-------- Provided data --------

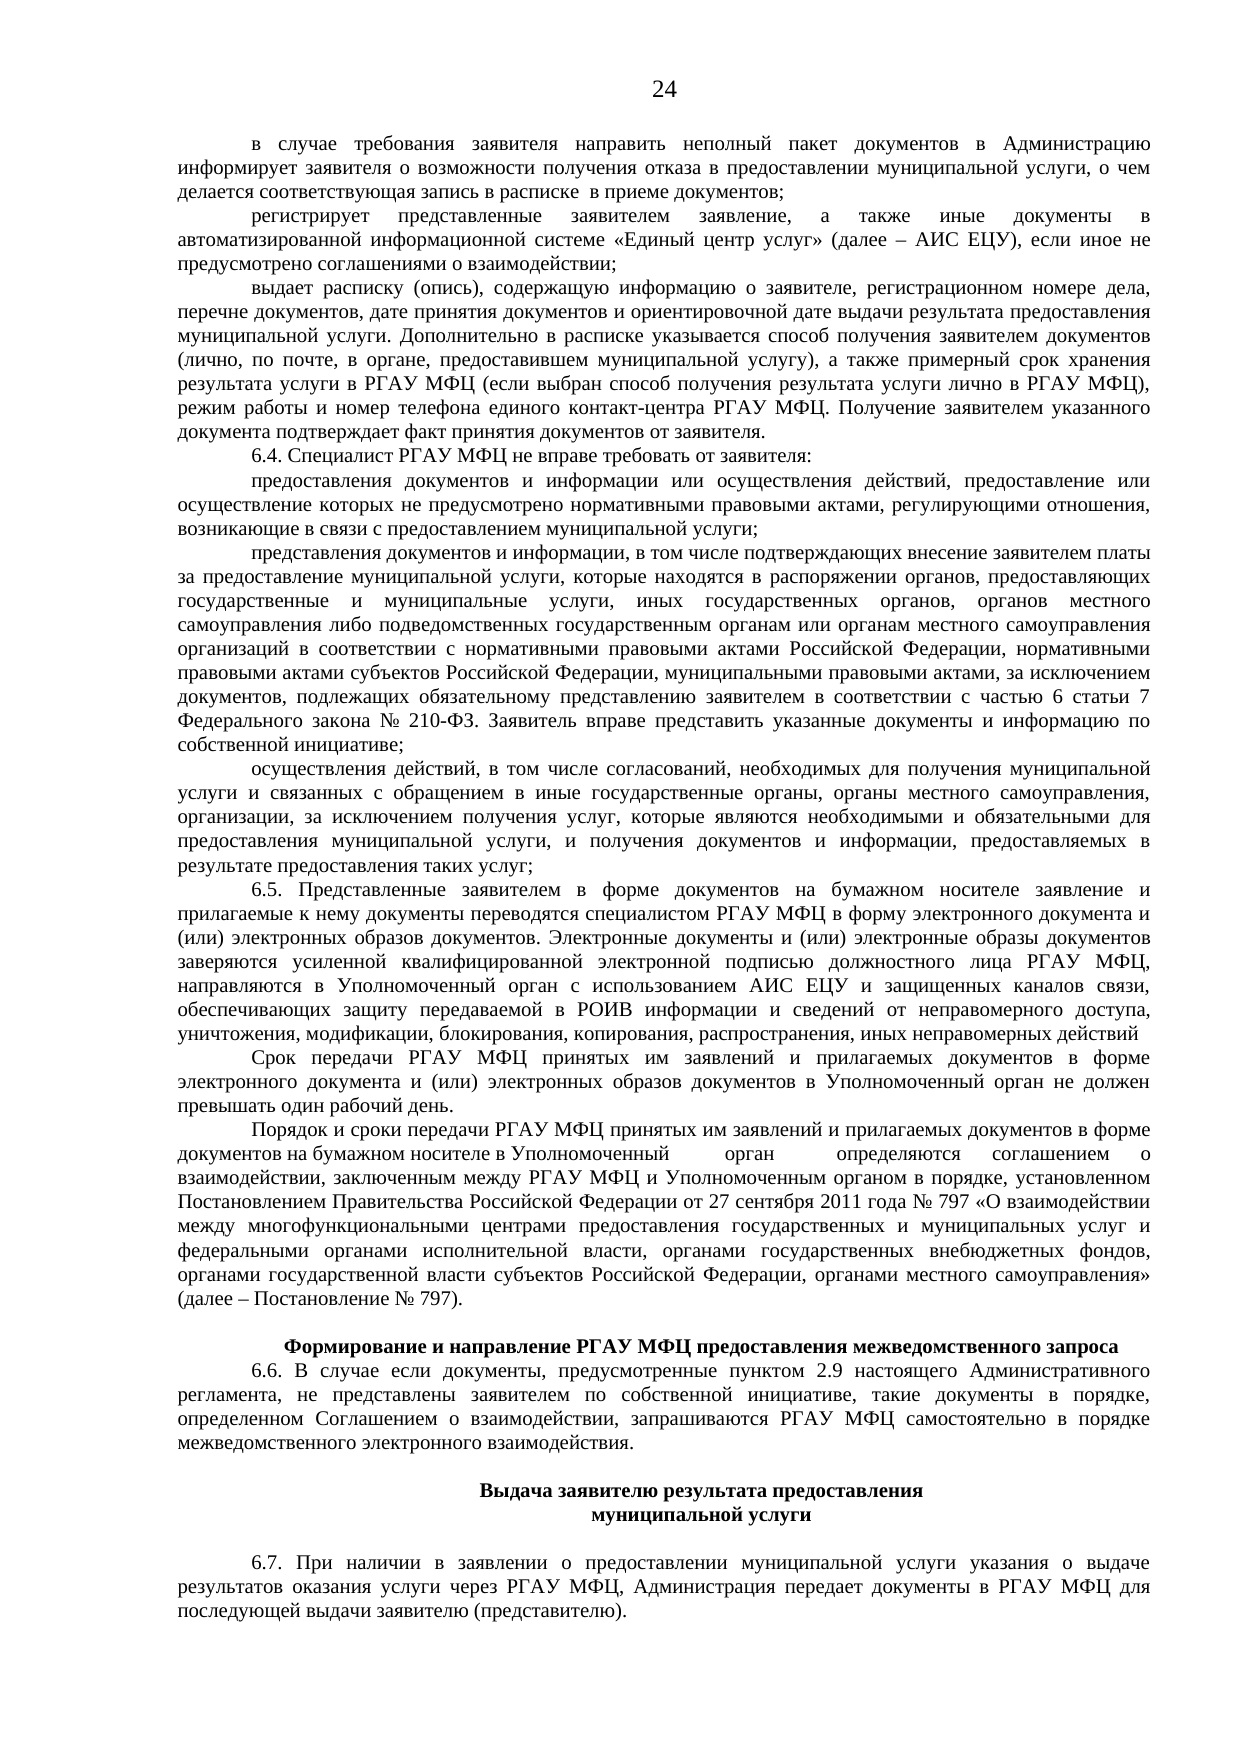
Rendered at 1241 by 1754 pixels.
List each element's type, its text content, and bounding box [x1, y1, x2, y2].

text осуществления действий, в том числе согласований, необходимых для получения муниципальной услуги и связанных с обращением в иные государственные органы, органы местного самоуправления, организации, за исключением получения услуг, которые являются необходимыми и обязательными для предоставления муниципальной услуги, и получения документов и информации, предоставляемых в результате предоставления таких услуг; [177, 756, 1152, 877]
text регистрирует представленные заявителем заявление, а также иные документы в автоматизированной информационной системе «Единый центр услуг» (далее – АИС ЕЦУ), если иное не предусмотрено соглашениями о взаимодействии; [177, 203, 1152, 275]
text 6.7. При наличии в заявлении о предоставлении муниципальной услуги указания о выдаче результатов оказания услуги через РГАУ МФЦ, Администрация передает документы в РГАУ МФЦ для последующей выдачи заявителю (представителю). [177, 1550, 1152, 1622]
text 6.6. В случае если документы, предусмотренные пунктом 2.9 настоящего Административного регламента, не представлены заявителем по собственной инициативе, такие документы в порядке, определенном Соглашением о взаимодействии, запрашиваются РГАУ МФЦ самостоятельно в порядке межведомственного электронного взаимодействия. [177, 1358, 1152, 1454]
text 6.5. Представленные заявителем в форме документов на бумажном носителе заявление и прилагаемые к нему документы переводятся специалистом РГАУ МФЦ в форму электронного документа и (или) электронных образов документов. Электронные документы и (или) электронные образы документов заверяются усиленной квалифицированной электронной подписью должностного лица РГАУ МФЦ, направляются в Уполномоченный орган с использованием АИС ЕЦУ и защищенных каналов связи, обеспечивающих защиту передаваемой в РОИВ информации и сведений от неправомерного доступа, уничтожения, модификации, блокирования, копирования, распространения, иных неправомерных действий [177, 877, 1152, 1045]
text в случае требования заявителя направить неполный пакет документов в Администрацию информирует заявителя о возможности получения отказа в предоставлении муниципальной услуги, о чем делается соответствующая запись в расписке в приеме документов; [177, 131, 1152, 203]
text представления документов и информации, в том числе подтверждающих внесение заявителем платы за предоставление муниципальной услуги, которые находятся в распоряжении органов, предоставляющих государственные и муниципальные услуги, иных государственных органов, органов местного самоуправления либо подведомственных государственным органам или органам местного самоуправления организаций в соответствии с нормативными правовыми актами Российской Федерации, нормативными правовыми актами субъектов Российской Федерации, муниципальными правовыми актами, за исключением документов, подлежащих обязательному представлению заявителем в соответствии с частью 6 статьи 7 Федерального закона № 210-ФЗ. Заявитель вправе представить указанные документы и информацию по собственной инициативе; [177, 540, 1152, 756]
text предоставления документов и информации или осуществления действий, предоставление или осуществление которых не предусмотрено нормативными правовыми актами, регулирующими отношения, возникающие в связи с предоставлением муниципальной услуги; [177, 467, 1152, 540]
text Формирование и направление РГАУ МФЦ предоставления межведомственного запроса [177, 1334, 1152, 1358]
text муниципальной услуги [177, 1502, 1152, 1526]
text 6.4. Специалист РГАУ МФЦ не вправе требовать от заявителя: [177, 443, 1152, 467]
text выдает расписку (опись), содержащую информацию о заявителе, регистрационном номере дела, перечне документов, дате принятия документов и ориентировочной дате выдачи результата предоставления муниципальной услуги. Дополнительно в расписке указывается способ получения заявителем документов (лично, по почте, в органе, предоставившем муниципальной услугу), а также примерный срок хранения результата услуги в РГАУ МФЦ (если выбран способ получения результата услуги лично в РГАУ МФЦ), режим работы и номер телефона единого контакт-центра РГАУ МФЦ. Получение заявителем указанного документа подтверждает факт принятия документов от заявителя. [177, 275, 1152, 443]
text Срок передачи РГАУ МФЦ принятых им заявлений и прилагаемых документов в форме электронного документа и (или) электронных образов документов в Уполномоченный орган не должен превышать один рабочий день. [177, 1045, 1152, 1117]
text Выдача заявителю результата предоставления [177, 1478, 1152, 1502]
text Порядок и сроки передачи РГАУ МФЦ принятых им заявлений и прилагаемых документов в форме документов на бумажном носителе в Уполномоченный орган определяются соглашением о взаимодействии, заключенным между РГАУ МФЦ и Уполномоченным органом в порядке, установленном Постановлением Правительства Российской Федерации от 27 сентября 2011 года № 797 «О взаимодействии между многофункциональными центрами предоставления государственных и муниципальных услуг и федеральными органами исполнительной власти, органами государственных внебюджетных фондов, органами государственной власти субъектов Российской Федерации, органами местного самоуправления» (далее – Постановление № 797). [177, 1117, 1152, 1310]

--------

→ How to complete this task:
Exact output of each line above is wanted, without the pictures.

→ Written solution:
Rendered at 1241 by 1754 pixels.
List each element's type, its text content, and bounding box [x1, y1, x2, y2].

text осуществления действий, в том числе согласований, необходимых для получения муниципальной услуги и связанных с обращением в иные государственные органы, органы местного самоуправления, организации, за исключением получения услуг, которые являются необходимыми и обязательными для предоставления муниципальной услуги, и получения документов и информации, предоставляемых в результате предоставления таких услуг; [177, 756, 1152, 877]
text регистрирует представленные заявителем заявление, а также иные документы в автоматизированной информационной системе «Единый центр услуг» (далее – АИС ЕЦУ), если иное не предусмотрено соглашениями о взаимодействии; [177, 203, 1152, 275]
text 6.7. При наличии в заявлении о предоставлении муниципальной услуги указания о выдаче результатов оказания услуги через РГАУ МФЦ, Администрация передает документы в РГАУ МФЦ для последующей выдачи заявителю (представителю). [177, 1550, 1152, 1622]
text 6.6. В случае если документы, предусмотренные пунктом 2.9 настоящего Административного регламента, не представлены заявителем по собственной инициативе, такие документы в порядке, определенном Соглашением о взаимодействии, запрашиваются РГАУ МФЦ самостоятельно в порядке межведомственного электронного взаимодействия. [177, 1358, 1152, 1454]
text 6.5. Представленные заявителем в форме документов на бумажном носителе заявление и прилагаемые к нему документы переводятся специалистом РГАУ МФЦ в форму электронного документа и (или) электронных образов документов. Электронные документы и (или) электронные образы документов заверяются усиленной квалифицированной электронной подписью должностного лица РГАУ МФЦ, направляются в Уполномоченный орган с использованием АИС ЕЦУ и защищенных каналов связи, обеспечивающих защиту передаваемой в РОИВ информации и сведений от неправомерного доступа, уничтожения, модификации, блокирования, копирования, распространения, иных неправомерных действий [177, 877, 1152, 1045]
text в случае требования заявителя направить неполный пакет документов в Администрацию информирует заявителя о возможности получения отказа в предоставлении муниципальной услуги, о чем делается соответствующая запись в расписке в приеме документов; [177, 131, 1152, 203]
text представления документов и информации, в том числе подтверждающих внесение заявителем платы за предоставление муниципальной услуги, которые находятся в распоряжении органов, предоставляющих государственные и муниципальные услуги, иных государственных органов, органов местного самоуправления либо подведомственных государственным органам или органам местного самоуправления организаций в соответствии с нормативными правовыми актами Российской Федерации, нормативными правовыми актами субъектов Российской Федерации, муниципальными правовыми актами, за исключением документов, подлежащих обязательному представлению заявителем в соответствии с частью 6 статьи 7 Федерального закона № 210-ФЗ. Заявитель вправе представить указанные документы и информацию по собственной инициативе; [177, 540, 1152, 756]
text предоставления документов и информации или осуществления действий, предоставление или осуществление которых не предусмотрено нормативными правовыми актами, регулирующими отношения, возникающие в связи с предоставлением муниципальной услуги; [177, 467, 1152, 540]
text Формирование и направление РГАУ МФЦ предоставления межведомственного запроса [177, 1334, 1152, 1358]
text муниципальной услуги [177, 1502, 1152, 1526]
text 6.4. Специалист РГАУ МФЦ не вправе требовать от заявителя: [177, 443, 1152, 467]
text выдает расписку (опись), содержащую информацию о заявителе, регистрационном номере дела, перечне документов, дате принятия документов и ориентировочной дате выдачи результата предоставления муниципальной услуги. Дополнительно в расписке указывается способ получения заявителем документов (лично, по почте, в органе, предоставившем муниципальной услугу), а также примерный срок хранения результата услуги в РГАУ МФЦ (если выбран способ получения результата услуги лично в РГАУ МФЦ), режим работы и номер телефона единого контакт-центра РГАУ МФЦ. Получение заявителем указанного документа подтверждает факт принятия документов от заявителя. [177, 275, 1152, 443]
text Срок передачи РГАУ МФЦ принятых им заявлений и прилагаемых документов в форме электронного документа и (или) электронных образов документов в Уполномоченный орган не должен превышать один рабочий день. [177, 1045, 1152, 1117]
text Выдача заявителю результата предоставления [177, 1478, 1152, 1502]
text Порядок и сроки передачи РГАУ МФЦ принятых им заявлений и прилагаемых документов в форме документов на бумажном носителе в Уполномоченный орган определяются соглашением о взаимодействии, заключенным между РГАУ МФЦ и Уполномоченным органом в порядке, установленном Постановлением Правительства Российской Федерации от 27 сентября 2011 года № 797 «О взаимодействии между многофункциональными центрами предоставления государственных и муниципальных услуг и федеральными органами исполнительной власти, органами государственных внебюджетных фондов, органами государственной власти субъектов Российской Федерации, органами местного самоуправления» (далее – Постановление № 797). [177, 1117, 1152, 1310]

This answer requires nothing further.